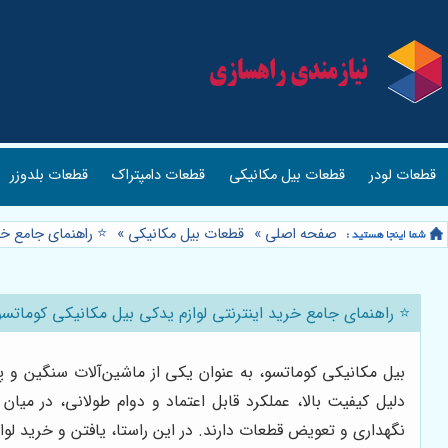
قطعات لودر
قطعات بیل مکانیکی
قطعات دامپتراک
قطعات بلدوزر
صفحه اصلی
»
قطعات بیل مکانیکی
»
⭐️ راهنمای جامع خ
⭐️ راهنمای جامع خرید اینترنتی لوازم یدکی بیل مکانیکی کومات
بیل مکانیکی کوماتسو، به عنوان یکی از ماشین‌آلات سنگین و پر
دلیل کیفیت بالا، عملکرد قابل اعتماد و دوام طولانی، در میان 
نگهداری و تعویض قطعات دارند. در این راستا، یافتن و خرید لو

§ **Directive**
Write out each line of text read from the listing above as a numbered list, skipping any blank lines. Leave the pictures out of the answer.

§ **Response to the exercise**
1. قطعات لودر
2. قطعات بیل مکانیکی
3. قطعات دامپتراک
4. قطعات بلدوزر
5. صفحه اصلی
6. »
7. قطعات بیل مکانیکی
8. »
9. ⭐️ راهنمای جامع خ
10. ⭐️ راهنمای جامع خرید اینترنتی لوازم یدکی بیل مکانیکی کومات
11. بیل مکانیکی کوماتسو، به عنوان یکی از ماشین‌آلات سنگین و پر
12. دلیل کیفیت بالا، عملکرد قابل اعتماد و دوام طولانی، در میان 
13. نگهداری و تعویض قطعات دارند. در این راستا، یافتن و خرید لو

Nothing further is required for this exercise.